WHAT TO DO:
Print the data below line by line, and keep every character, language and line break unchanged.
BEGIN DATA PROVIDED
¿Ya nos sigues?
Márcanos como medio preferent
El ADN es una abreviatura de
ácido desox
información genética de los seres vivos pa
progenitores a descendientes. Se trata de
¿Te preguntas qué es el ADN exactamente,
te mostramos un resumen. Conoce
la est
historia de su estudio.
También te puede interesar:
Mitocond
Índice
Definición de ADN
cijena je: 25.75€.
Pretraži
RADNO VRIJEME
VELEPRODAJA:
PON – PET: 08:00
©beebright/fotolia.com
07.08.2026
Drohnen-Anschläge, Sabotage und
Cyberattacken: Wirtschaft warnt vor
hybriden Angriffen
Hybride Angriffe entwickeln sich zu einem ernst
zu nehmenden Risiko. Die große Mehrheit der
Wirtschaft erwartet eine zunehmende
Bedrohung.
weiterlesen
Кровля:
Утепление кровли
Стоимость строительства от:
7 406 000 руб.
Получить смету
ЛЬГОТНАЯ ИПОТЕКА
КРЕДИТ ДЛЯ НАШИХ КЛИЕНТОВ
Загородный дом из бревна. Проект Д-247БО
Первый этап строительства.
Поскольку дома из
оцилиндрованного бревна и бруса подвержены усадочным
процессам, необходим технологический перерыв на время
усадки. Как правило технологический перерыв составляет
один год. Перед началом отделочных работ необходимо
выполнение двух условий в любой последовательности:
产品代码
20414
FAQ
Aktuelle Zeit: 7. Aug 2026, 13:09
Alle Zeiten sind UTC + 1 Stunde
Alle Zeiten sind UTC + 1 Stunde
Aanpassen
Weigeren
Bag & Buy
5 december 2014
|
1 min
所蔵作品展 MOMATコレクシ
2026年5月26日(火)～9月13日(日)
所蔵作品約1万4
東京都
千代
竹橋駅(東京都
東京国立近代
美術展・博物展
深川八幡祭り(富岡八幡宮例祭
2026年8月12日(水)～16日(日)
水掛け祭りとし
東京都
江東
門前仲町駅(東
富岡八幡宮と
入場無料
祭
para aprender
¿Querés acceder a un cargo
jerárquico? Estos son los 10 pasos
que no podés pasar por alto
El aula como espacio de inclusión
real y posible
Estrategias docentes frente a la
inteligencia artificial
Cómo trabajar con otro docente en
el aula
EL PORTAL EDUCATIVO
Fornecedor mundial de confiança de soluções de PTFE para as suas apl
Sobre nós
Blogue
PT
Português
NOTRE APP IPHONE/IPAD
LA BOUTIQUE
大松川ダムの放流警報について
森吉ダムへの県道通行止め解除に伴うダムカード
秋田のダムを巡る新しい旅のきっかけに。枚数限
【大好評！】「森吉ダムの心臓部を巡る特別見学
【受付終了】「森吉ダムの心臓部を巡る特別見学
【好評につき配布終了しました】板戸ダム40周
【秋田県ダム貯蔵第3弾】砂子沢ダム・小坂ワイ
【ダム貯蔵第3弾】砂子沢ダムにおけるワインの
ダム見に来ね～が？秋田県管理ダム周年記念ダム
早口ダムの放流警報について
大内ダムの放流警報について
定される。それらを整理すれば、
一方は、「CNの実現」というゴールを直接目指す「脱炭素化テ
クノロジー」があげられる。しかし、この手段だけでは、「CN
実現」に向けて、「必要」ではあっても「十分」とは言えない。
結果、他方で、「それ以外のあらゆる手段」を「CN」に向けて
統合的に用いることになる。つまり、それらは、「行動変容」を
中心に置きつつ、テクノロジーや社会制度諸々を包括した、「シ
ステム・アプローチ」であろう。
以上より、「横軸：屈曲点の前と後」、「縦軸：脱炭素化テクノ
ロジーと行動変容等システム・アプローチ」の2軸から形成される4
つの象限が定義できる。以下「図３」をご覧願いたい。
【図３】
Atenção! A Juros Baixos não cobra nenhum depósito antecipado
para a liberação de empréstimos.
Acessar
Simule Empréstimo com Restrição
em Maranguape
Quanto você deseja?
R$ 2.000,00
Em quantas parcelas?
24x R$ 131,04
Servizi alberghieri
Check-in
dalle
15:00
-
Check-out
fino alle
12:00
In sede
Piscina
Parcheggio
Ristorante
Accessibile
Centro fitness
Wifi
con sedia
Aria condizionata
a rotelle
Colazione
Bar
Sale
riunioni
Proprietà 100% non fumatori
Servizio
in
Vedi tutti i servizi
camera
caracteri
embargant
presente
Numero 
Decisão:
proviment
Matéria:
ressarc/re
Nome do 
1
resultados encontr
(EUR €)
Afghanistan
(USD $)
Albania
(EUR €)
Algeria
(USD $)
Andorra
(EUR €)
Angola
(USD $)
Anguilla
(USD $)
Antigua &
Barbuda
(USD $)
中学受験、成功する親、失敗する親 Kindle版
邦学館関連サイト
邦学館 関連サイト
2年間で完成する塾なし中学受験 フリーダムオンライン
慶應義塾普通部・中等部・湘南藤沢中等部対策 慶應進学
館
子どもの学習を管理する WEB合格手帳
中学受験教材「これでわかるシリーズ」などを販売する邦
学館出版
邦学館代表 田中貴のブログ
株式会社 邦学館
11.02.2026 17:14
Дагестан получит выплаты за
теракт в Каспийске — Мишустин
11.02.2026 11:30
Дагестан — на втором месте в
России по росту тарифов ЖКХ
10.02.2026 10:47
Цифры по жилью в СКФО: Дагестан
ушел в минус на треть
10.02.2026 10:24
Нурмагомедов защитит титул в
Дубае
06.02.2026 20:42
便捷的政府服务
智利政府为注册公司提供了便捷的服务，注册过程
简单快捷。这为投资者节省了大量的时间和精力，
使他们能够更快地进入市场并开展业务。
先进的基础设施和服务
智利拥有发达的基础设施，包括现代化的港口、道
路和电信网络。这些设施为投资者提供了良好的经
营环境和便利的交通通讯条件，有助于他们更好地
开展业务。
END DATA PROVIDED
OUTPUT OF THE TASK:
¿Ya nos sigues?
Márcanos como medio preferent
El ADN es una abreviatura de
ácido desox
información genética de los seres vivos pa
progenitores a descendientes. Se trata de
¿Te preguntas qué es el ADN exactamente,
te mostramos un resumen. Conoce
la est
historia de su estudio.
También te puede interesar:
Mitocond
Índice
Definición de ADN
cijena je: 25.75€.
Pretraži
RADNO VRIJEME
VELEPRODAJA:
PON – PET: 08:00
©beebright/fotolia.com
07.08.2026
Drohnen-Anschläge, Sabotage und
Cyberattacken: Wirtschaft warnt vor
hybriden Angriffen
Hybride Angriffe entwickeln sich zu einem ernst
zu nehmenden Risiko. Die große Mehrheit der
Wirtschaft erwartet eine zunehmende
Bedrohung.
weiterlesen
Кровля:
Утепление кровли
Стоимость строительства от:
7 406 000 руб.
Получить смету
ЛЬГОТНАЯ ИПОТЕКА
КРЕДИТ ДЛЯ НАШИХ КЛИЕНТОВ
Загородный дом из бревна. Проект Д-247БО
Первый этап строительства.
Поскольку дома из
оцилиндрованного бревна и бруса подвержены усадочным
процессам, необходим технологический перерыв на время
усадки. Как правило технологический перерыв составляет
один год. Перед началом отделочных работ необходимо
выполнение двух условий в любой последовательности:
产品代码
20414
FAQ
Aktuelle Zeit: 7. Aug 2026, 13:09
Alle Zeiten sind UTC + 1 Stunde
Alle Zeiten sind UTC + 1 Stunde
Aanpassen
Weigeren
Bag & Buy
5 december 2014
|
1 min
所蔵作品展 MOMATコレクシ
2026年5月26日(火)～9月13日(日)
所蔵作品約1万4
東京都
千代
竹橋駅(東京都
東京国立近代
美術展・博物展
深川八幡祭り(富岡八幡宮例祭
2026年8月12日(水)～16日(日)
水掛け祭りとし
東京都
江東
門前仲町駅(東
富岡八幡宮と
入場無料
祭
para aprender
¿Querés acceder a un cargo
jerárquico? Estos son los 10 pasos
que no podés pasar por alto
El aula como espacio de inclusión
real y posible
Estrategias docentes frente a la
inteligencia artificial
Cómo trabajar con otro docente en
el aula
EL PORTAL EDUCATIVO
Fornecedor mundial de confiança de soluções de PTFE para as suas apl
Sobre nós
Blogue
PT
Português
NOTRE APP IPHONE/IPAD
LA BOUTIQUE
大松川ダムの放流警報について
森吉ダムへの県道通行止め解除に伴うダムカード
秋田のダムを巡る新しい旅のきっかけに。枚数限
【大好評！】「森吉ダムの心臓部を巡る特別見学
【受付終了】「森吉ダムの心臓部を巡る特別見学
【好評につき配布終了しました】板戸ダム40周
【秋田県ダム貯蔵第3弾】砂子沢ダム・小坂ワイ
【ダム貯蔵第3弾】砂子沢ダムにおけるワインの
ダム見に来ね～が？秋田県管理ダム周年記念ダム
早口ダムの放流警報について
大内ダムの放流警報について
定される。それらを整理すれば、
一方は、「CNの実現」というゴールを直接目指す「脱炭素化テ
クノロジー」があげられる。しかし、この手段だけでは、「CN
実現」に向けて、「必要」ではあっても「十分」とは言えない。
結果、他方で、「それ以外のあらゆる手段」を「CN」に向けて
統合的に用いることになる。つまり、それらは、「行動変容」を
中心に置きつつ、テクノロジーや社会制度諸々を包括した、「シ
ステム・アプローチ」であろう。
以上より、「横軸：屈曲点の前と後」、「縦軸：脱炭素化テクノ
ロジーと行動変容等システム・アプローチ」の2軸から形成される4
つの象限が定義できる。以下「図３」をご覧願いたい。
【図３】
Atenção! A Juros Baixos não cobra nenhum depósito antecipado
para a liberação de empréstimos.
Acessar
Simule Empréstimo com Restrição
em Maranguape
Quanto você deseja?
R$ 2.000,00
Em quantas parcelas?
24x R$ 131,04
Servizi alberghieri
Check-in
dalle
15:00
-
Check-out
fino alle
12:00
In sede
Piscina
Parcheggio
Ristorante
Accessibile
Centro fitness
Wifi
con sedia
Aria condizionata
a rotelle
Colazione
Bar
Sale
riunioni
Proprietà 100% non fumatori
Servizio
in
Vedi tutti i servizi
camera
caracteri
embargant
presente
Numero 
Decisão:
proviment
Matéria:
ressarc/re
Nome do 
1
resultados encontr
(EUR €)
Afghanistan
(USD $)
Albania
(EUR €)
Algeria
(USD $)
Andorra
(EUR €)
Angola
(USD $)
Anguilla
(USD $)
Antigua &
Barbuda
(USD $)
中学受験、成功する親、失敗する親 Kindle版
邦学館関連サイト
邦学館 関連サイト
2年間で完成する塾なし中学受験 フリーダムオンライン
慶應義塾普通部・中等部・湘南藤沢中等部対策 慶應進学
館
子どもの学習を管理する WEB合格手帳
中学受験教材「これでわかるシリーズ」などを販売する邦
学館出版
邦学館代表 田中貴のブログ
株式会社 邦学館
11.02.2026 17:14
Дагестан получит выплаты за
теракт в Каспийске — Мишустин
11.02.2026 11:30
Дагестан — на втором месте в
России по росту тарифов ЖКХ
10.02.2026 10:47
Цифры по жилью в СКФО: Дагестан
ушел в минус на треть
10.02.2026 10:24
Нурмагомедов защитит титул в
Дубае
06.02.2026 20:42
便捷的政府服务
智利政府为注册公司提供了便捷的服务，注册过程
简单快捷。这为投资者节省了大量的时间和精力，
使他们能够更快地进入市场并开展业务。
先进的基础设施和服务
智利拥有发达的基础设施，包括现代化的港口、道
路和电信网络。这些设施为投资者提供了良好的经
营环境和便利的交通通讯条件，有助于他们更好地
开展业务。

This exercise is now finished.